Illinois received federal approval for a state Medicaid waiver that will allow service providers to offer more care for individuals suffering from mental health and substance abuse disorders, according to an article in The Daily Northwestern. The Centers for Medicare and Medicaid Services approved the state’s application for a waiver, clearing the way for the state to use $2 billion of federally allocated Medicaid funds to invest in 10 new pilot projects that aim to improve patient experiences, including ones around mental health, violence, public safety and opioid abuse.
Telehealth has proven its value in providing much-needed mental health services to Armed Forces members and veterans dealing with PTSD. Now a Florida VA center is tweaking that platform to give veterans access to a unique form of therapy, according to an article in mHealthIntelligence. The Gainesville-based Malcom Randall VA Medical Center is seeing positive results with its Telehealth Creative Arts Therapy program, in which veterans dealing with PTSD connect via virtual visits with therapists offering treatment through music, movement and visual arts. The program is one of several telehealth services launched by the VA and Department of Defense to connect service members and veterans with healthcare outside of the often-crowded walls of the nearest VA hospital. Such programs also serve to improve access and health outcomes for veterans who can’t easily get to the nearest hospital or clinic or don’t want to go there.

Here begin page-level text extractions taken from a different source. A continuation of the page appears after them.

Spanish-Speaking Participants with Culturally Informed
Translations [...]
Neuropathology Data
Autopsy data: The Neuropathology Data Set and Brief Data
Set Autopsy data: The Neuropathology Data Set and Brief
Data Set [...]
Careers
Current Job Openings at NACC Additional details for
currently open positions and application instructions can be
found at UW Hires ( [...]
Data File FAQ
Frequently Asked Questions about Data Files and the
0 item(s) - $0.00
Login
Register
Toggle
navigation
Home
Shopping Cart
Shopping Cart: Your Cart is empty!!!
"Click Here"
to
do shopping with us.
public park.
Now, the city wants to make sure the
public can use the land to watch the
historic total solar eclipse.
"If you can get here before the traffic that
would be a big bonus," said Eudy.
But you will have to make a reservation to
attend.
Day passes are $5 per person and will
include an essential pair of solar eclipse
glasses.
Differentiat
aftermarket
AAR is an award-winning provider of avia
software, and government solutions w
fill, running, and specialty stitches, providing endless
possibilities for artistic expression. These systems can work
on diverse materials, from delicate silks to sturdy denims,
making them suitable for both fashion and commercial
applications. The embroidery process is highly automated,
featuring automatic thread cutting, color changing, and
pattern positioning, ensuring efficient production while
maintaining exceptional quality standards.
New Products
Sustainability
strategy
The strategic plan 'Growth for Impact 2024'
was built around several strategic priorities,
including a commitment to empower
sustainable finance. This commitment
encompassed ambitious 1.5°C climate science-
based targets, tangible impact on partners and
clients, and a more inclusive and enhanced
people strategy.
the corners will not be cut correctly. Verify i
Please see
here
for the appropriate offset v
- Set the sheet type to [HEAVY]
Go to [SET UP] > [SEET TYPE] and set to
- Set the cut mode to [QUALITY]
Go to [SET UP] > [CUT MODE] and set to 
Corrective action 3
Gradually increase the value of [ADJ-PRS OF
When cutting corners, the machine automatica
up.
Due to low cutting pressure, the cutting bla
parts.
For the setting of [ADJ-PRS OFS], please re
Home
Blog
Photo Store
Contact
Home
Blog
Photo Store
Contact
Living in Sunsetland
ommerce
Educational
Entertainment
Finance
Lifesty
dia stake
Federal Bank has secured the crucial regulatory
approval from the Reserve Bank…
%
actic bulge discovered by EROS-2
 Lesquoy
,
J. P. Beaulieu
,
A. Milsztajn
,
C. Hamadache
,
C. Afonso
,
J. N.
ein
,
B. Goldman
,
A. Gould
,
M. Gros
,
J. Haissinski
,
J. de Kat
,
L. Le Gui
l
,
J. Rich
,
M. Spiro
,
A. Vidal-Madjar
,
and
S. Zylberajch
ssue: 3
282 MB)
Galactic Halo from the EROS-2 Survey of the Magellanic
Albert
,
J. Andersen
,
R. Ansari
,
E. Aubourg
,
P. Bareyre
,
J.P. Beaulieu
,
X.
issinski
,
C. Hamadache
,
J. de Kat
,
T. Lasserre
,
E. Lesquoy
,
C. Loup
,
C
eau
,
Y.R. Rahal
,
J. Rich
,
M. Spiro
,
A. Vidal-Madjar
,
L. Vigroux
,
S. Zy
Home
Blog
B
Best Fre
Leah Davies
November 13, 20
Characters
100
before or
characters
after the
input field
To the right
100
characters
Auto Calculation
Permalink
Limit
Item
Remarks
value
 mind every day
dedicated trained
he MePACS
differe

According to the Observer-Reporter, a Pennsylvania Health Care Cost Containment Council report found that acute care hospitals statewide experienced a decrease in the amount they spent on uncompensated care in fiscal year 2017. However, the four hospitals in Washington and Greene counties had mixed marks on uncompensated care, which is uncollected debt and charity care. That was the fourth consecutive year, PHC4 noted, the percentage fell.
More than a third of Pennsylvania hospitals lost money running their facilities in Fiscal Year 2017, a 30 percent increase from the previous year, according to The Morning Call. But statewide hospitals are doing relatively well--with combined profits of $2.4 billion. Hospitals are under pressure to cut costs and implement programs that manage the health of their local communities, which can mean decreased payments and increased costs. These demands are particularly hard on smaller and rural hospitals, according to the Hospital and Healthsystem Association of Pennsylvania.
The Office of Hawaiian Affairs released a study on the health and well being of Native Hawaiian women (wahine) to follow an earlier study on the health of Native Hawaiian men, reports State of Reform. The report focused on six primary areas of review: mental and emotional wellness; physical health; motherhood; intimate partner violence and incarceration; economic well-being; and leadership and civic engagement. Recommendations include increased community and cultural investment, favorable policy enforcement and improved research and data.